I always understood it to be a feature of Excel that it couldn't cope with larger datasets.
It means you are forced to consider buying an expense Enterprise SQL license once you are using it in earnest. If it wasn't for Excel chocking on 5million rows I'm convinced most businesses wouldn't bother with databases at all.
>> "Most businesses wouldn't bother having a cafeteria if only Excel could cook meals."
This part is tongue in cheek, but true. There are businesses out there, where excel is used for everything, including many things it should never be used for. Seriously powerful app. Seriously (ab)used.
I don't hate Excel, but I hate the "craplications" hare-brained power users create.

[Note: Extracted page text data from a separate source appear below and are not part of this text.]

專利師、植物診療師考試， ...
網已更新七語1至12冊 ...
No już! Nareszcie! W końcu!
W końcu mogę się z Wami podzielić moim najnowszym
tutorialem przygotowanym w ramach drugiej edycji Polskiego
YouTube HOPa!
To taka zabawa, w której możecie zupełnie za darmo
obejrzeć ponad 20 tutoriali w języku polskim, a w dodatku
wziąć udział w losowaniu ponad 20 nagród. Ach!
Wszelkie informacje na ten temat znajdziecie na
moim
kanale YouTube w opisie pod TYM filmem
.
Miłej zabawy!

16 GB. That was enough to load it into RAM, it was a matter of the "right tool for the right job". MySQL handles large datasets easily, probably because it's not trying to display all the thousands of columns x millions of rows at once.

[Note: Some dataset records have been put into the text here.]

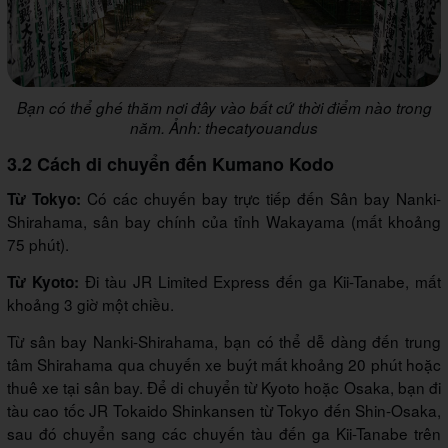
Bạn có thể ghé thăm nơi đây vào bất cứ thời điểm nào trong
năm. Ảnh: thecatyouandus
3.2 Cách di chuyển đến Kumano Kodo
Có các chuyến bay trực tiếp đến Sân bay Nanki-
Từ Tokyo:
Shirahama, sân bay chính của tỉnh Wakayama (mất khoảng
75 phút).
Đi tàu JR Limited Express đến ga Kii-Tanabe, mất
Từ Kyoto:
khoảng 3 giờ một chiều.
Từ sân bay Nanki-Shirahama, bạn có thể dễ dàng đến trung
tâm Shirahama qua chuyến xe buýt mất khoảng 20 phút hoặc
thuê xe tại sân bay. Để di chuyển từ Kyoto hoặc Osaka, bạn đi
tàu cao tốc JR Tokaido Shinkansen từ Tokyo đến Shin-Osaka,
sau đó chuyển sang các chuyến tàu đến ga Kii-Tanabe trên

I've found the same to be true for editors. Most text editors have struggled to open large log files (500+ MB) whereas cat can open a file of basically any size.

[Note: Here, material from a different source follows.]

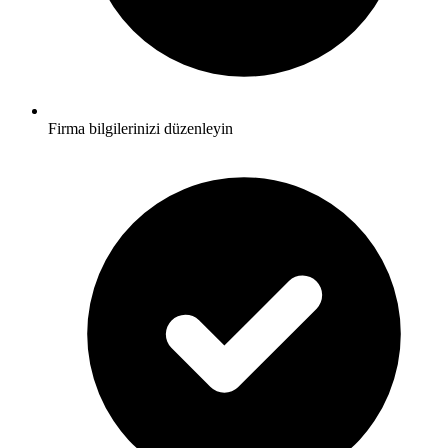
Firma bilgilerinizi düzenleyin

I've had a similar experience with editors, good old vim and less works but most other editors will crash or become unusable as log sizes increase.
Of cause, for parsing logs a few well thought out awk commands combined with sed, sort, unique and other *nix utilities usually beats everything else in my experience.
It means you are forced to consider buying an expense Enterprise SQL license once you are using it in earnest. If it wasn't for Excel chocking on 5million rows I'm convinced most businesses wouldn't bother with databases at all.